Quote from: watchdog56 on July 29, 2009, 06:54:34 AM
So Caneyscud. If I understand this right beef you take to 140IT and pork 160-180?
Not quite Watchdog.  The meat fibers start cooking (and changing color from pink/red to gray/brown) at about 140 in beef.  That means with a med rare steak, the inner is probably 130 but the outside may be 160+ - different cut (tenderness) and thickness of meat and different style of cooking.  Barbecued brisket (and roast) should be IT of about 180 to 185 for slicing and 195 to 205+ for fall apart. As an aside, pathogens are not killed unless the temp is 165 (according to USDA).
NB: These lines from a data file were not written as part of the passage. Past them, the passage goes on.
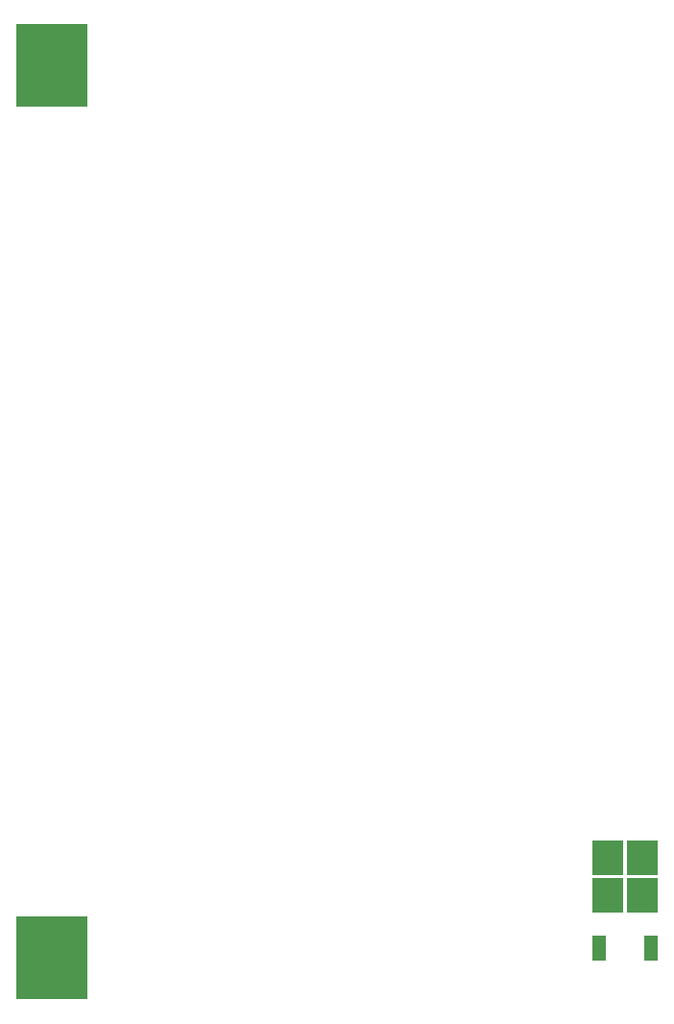
<source format=gtp>
%TF.GenerationSoftware,KiCad,Pcbnew,(6.0.9-0)*%
%TF.CreationDate,2022-11-09T23:01:03-06:00*%
%TF.ProjectId,CluePCB,436c7565-5043-4422-9e6b-696361645f70,1*%
%TF.SameCoordinates,Original*%
%TF.FileFunction,Paste,Top*%
%TF.FilePolarity,Positive*%
%FSLAX46Y46*%
G04 Gerber Fmt 4.6, Leading zero omitted, Abs format (unit mm)*
G04 Created by KiCad (PCBNEW (6.0.9-0)) date 2022-11-09 23:01:03*
%MOMM*%
%LPD*%
G01*
G04 APERTURE LIST*
%ADD10R,6.350000X7.340000*%
%ADD11R,2.750000X3.050000*%
%ADD12R,1.200000X2.200000*%
G04 APERTURE END LIST*
D10*
%TO.C,BT1*%
X73660000Y-54650000D03*
X73660000Y-133310000D03*
%TD*%
D11*
%TO.C,U3*%
X122680000Y-127810000D03*
X125730000Y-124460000D03*
X122680000Y-124460000D03*
X125730000Y-127810000D03*
D12*
X121925000Y-132435000D03*
X126485000Y-132435000D03*
%TD*%
M02*

</source>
Now pork is where you can get some discussion.  If you have "clean" pork and pork that is lean (like a loin say), then some will advise a lower IT for some tender cuts.   But with a butt that is different.  If by some chance you want to slice one then 170 to 175 ish.  For pulling 195 to 210.  

On tough cuts of meat, the higher temps are needed to render fat and to melt collagen to obtain succulent tenderness!
"A man that won't sleep with his meat don't care about his barbecue" Caneyscud



"If we're not supposed to eat animals, how come they're made out of meat?"

watchdog56

Well could you please read my post under meats titled Tough chuck roast and tell me what I did wrong?